↓

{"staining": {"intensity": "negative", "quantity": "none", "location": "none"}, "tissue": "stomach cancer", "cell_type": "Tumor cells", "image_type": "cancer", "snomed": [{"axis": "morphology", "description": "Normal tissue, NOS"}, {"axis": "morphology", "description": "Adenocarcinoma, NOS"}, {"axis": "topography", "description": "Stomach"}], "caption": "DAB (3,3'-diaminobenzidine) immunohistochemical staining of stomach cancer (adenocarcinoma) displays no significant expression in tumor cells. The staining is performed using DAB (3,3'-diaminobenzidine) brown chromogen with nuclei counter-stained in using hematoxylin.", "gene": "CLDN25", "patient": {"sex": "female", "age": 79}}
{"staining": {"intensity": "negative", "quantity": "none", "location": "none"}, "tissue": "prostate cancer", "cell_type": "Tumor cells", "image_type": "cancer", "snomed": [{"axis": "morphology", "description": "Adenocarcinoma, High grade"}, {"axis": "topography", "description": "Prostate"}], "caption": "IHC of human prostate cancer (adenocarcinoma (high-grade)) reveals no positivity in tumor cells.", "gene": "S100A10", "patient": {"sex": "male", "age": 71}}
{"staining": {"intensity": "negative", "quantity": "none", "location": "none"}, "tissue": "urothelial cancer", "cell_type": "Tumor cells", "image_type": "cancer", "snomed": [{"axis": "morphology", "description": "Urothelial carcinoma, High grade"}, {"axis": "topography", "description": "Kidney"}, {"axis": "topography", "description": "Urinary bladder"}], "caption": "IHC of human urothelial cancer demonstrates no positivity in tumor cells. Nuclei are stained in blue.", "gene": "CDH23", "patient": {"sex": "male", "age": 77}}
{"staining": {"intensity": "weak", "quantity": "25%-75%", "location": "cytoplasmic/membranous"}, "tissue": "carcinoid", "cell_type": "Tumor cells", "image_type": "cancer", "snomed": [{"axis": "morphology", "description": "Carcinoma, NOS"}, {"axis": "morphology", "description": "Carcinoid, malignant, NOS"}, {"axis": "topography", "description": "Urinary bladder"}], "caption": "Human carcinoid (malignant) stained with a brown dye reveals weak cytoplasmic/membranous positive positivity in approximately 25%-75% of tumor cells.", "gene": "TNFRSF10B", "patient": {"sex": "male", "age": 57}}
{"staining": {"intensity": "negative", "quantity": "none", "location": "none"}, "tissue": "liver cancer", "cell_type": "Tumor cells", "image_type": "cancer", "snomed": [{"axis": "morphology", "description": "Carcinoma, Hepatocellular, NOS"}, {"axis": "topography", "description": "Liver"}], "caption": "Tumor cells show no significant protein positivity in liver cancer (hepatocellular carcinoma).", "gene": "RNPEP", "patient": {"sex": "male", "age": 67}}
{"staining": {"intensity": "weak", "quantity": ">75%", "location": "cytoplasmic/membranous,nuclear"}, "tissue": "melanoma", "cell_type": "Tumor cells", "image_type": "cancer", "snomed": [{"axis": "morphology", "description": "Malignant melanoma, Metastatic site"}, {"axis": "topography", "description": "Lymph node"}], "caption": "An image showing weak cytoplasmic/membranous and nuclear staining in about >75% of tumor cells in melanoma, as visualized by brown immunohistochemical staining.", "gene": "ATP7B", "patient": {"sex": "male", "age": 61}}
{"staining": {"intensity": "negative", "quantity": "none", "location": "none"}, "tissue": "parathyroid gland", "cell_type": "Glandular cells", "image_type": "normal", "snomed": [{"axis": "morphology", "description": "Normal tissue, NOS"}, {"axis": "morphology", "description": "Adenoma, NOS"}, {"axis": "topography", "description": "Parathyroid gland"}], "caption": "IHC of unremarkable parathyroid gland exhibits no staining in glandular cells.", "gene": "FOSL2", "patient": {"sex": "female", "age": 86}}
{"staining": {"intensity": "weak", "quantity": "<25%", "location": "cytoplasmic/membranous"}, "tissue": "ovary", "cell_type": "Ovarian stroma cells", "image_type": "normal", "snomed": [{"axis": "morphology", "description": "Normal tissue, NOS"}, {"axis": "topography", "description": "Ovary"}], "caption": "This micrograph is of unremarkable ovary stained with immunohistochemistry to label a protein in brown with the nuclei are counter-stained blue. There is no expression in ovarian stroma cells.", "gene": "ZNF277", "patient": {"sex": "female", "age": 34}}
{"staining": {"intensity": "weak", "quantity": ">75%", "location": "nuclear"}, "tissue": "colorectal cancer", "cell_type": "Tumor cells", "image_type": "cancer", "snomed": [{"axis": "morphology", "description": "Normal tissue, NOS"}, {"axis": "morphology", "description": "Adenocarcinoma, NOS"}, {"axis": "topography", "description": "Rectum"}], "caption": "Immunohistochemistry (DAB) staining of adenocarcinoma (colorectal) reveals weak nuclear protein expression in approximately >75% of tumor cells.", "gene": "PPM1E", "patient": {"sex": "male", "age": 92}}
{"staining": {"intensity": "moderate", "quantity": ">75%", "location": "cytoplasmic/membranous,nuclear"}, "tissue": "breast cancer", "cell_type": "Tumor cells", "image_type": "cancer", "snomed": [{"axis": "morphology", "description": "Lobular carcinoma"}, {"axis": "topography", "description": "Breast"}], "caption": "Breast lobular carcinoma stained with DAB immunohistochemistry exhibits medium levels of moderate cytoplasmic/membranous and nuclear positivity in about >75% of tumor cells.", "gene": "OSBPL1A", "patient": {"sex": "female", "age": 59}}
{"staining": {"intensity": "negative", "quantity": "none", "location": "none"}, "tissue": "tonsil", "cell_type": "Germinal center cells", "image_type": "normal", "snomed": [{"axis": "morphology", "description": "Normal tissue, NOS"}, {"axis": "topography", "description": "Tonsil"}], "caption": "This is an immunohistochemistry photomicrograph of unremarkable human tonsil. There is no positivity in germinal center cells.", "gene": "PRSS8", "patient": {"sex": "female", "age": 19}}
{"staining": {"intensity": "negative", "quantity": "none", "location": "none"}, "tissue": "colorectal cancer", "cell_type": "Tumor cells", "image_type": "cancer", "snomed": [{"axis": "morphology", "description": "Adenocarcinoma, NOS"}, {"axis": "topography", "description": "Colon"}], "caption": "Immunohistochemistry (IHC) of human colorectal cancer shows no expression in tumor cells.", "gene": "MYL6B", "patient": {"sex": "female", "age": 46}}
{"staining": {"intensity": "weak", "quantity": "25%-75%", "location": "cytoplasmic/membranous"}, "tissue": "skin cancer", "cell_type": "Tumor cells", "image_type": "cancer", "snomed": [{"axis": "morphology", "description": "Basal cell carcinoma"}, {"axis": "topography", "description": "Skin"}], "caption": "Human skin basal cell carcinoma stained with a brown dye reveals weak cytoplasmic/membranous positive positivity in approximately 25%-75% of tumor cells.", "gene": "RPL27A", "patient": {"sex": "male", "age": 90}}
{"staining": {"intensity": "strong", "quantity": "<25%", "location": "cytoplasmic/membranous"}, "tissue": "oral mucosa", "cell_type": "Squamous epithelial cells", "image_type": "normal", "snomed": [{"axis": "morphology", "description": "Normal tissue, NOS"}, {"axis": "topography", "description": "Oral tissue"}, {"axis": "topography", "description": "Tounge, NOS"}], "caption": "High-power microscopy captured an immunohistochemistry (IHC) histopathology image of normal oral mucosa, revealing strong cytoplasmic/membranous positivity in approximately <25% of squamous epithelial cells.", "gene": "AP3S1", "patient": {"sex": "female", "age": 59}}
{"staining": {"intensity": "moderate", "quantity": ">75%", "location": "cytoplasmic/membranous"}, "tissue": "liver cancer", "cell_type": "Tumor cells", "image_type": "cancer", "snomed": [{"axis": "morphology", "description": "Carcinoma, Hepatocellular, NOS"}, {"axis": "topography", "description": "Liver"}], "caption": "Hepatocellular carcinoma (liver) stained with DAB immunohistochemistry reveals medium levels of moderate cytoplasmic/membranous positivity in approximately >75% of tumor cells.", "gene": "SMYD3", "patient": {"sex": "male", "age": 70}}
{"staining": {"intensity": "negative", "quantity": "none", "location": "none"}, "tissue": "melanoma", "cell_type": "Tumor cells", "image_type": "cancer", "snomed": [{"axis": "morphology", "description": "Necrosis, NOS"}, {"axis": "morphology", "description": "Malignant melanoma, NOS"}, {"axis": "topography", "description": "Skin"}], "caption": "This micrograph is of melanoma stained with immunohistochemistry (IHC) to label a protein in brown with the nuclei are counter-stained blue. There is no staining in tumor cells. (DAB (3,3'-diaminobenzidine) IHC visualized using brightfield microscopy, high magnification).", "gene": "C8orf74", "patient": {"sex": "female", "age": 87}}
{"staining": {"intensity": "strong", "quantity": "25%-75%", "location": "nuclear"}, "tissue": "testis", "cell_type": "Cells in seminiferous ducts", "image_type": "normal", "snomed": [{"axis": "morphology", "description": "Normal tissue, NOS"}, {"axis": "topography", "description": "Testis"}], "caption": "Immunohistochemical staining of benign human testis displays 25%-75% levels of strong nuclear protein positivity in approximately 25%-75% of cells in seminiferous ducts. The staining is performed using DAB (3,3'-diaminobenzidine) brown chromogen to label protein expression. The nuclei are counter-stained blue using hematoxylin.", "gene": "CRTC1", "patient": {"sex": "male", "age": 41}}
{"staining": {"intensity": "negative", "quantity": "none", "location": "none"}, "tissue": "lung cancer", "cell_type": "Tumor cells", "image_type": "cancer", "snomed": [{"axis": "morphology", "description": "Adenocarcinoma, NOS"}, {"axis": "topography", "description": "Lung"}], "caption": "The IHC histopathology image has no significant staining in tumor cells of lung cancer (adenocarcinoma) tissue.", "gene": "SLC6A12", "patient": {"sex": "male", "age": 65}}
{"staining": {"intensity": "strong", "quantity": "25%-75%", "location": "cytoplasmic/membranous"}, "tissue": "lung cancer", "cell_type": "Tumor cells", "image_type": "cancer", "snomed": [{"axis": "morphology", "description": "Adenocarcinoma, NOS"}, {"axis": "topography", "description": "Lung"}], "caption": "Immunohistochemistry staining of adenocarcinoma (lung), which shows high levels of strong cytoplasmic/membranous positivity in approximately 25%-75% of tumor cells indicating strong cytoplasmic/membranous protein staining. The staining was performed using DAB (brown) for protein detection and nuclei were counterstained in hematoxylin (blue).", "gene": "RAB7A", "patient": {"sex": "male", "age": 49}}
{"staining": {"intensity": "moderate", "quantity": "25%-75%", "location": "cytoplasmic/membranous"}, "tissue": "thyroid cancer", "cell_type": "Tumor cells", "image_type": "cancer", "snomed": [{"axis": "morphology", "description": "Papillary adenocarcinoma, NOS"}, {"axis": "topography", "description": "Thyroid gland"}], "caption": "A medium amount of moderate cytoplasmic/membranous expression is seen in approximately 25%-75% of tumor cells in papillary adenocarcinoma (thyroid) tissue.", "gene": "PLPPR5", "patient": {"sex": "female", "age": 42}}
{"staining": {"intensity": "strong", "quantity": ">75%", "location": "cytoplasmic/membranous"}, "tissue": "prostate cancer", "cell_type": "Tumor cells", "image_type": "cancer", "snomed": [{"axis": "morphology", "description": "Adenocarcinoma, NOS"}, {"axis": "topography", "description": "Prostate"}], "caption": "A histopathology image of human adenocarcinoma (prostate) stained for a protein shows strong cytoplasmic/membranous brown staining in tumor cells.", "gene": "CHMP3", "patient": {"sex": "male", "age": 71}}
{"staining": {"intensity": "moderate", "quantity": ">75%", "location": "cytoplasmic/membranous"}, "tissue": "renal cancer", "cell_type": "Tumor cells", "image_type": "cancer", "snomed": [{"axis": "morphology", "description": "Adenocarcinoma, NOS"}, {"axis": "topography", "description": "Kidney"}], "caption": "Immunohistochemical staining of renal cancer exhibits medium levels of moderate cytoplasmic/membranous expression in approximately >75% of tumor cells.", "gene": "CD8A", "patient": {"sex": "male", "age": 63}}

↑

## Exercise
Collect the complete line wherever the string "microscopy" appears in the records.

## Completed exercise
{"staining": {"intensity": "strong", "quantity": "<25%", "location": "cytoplasmic/membranous"}, "tissue": "oral mucosa", "cell_type": "Squamous epithelial cells", "image_type": "normal", "snomed": [{"axis": "morphology", "description": "Normal tissue, NOS"}, {"axis": "topography", "description": "Oral tissue"}, {"axis": "topography", "description": "Tounge, NOS"}], "caption": "High-power microscopy captured an immunohistochemistry (IHC) histopathology image of normal oral mucosa, revealing strong cytoplasmic/membranous positivity in approximately <25% of squamous epithelial cells.", "gene": "AP3S1", "patient": {"sex": "female", "age": 59}}
{"staining": {"intensity": "negative", "quantity": "none", "location": "none"}, "tissue": "melanoma", "cell_type": "Tumor cells", "image_type": "cancer", "snomed": [{"axis": "morphology", "description": "Necrosis, NOS"}, {"axis": "morphology", "description": "Malignant melanoma, NOS"}, {"axis": "topography", "description": "Skin"}], "caption": "This micrograph is of melanoma stained with immunohistochemistry (IHC) to label a protein in brown with the nuclei are counter-stained blue. There is no staining in tumor cells. (DAB (3,3'-diaminobenzidine) IHC visualized using brightfield microscopy, high magnification).", "gene": "C8orf74", "patient": {"sex": "female", "age": 87}}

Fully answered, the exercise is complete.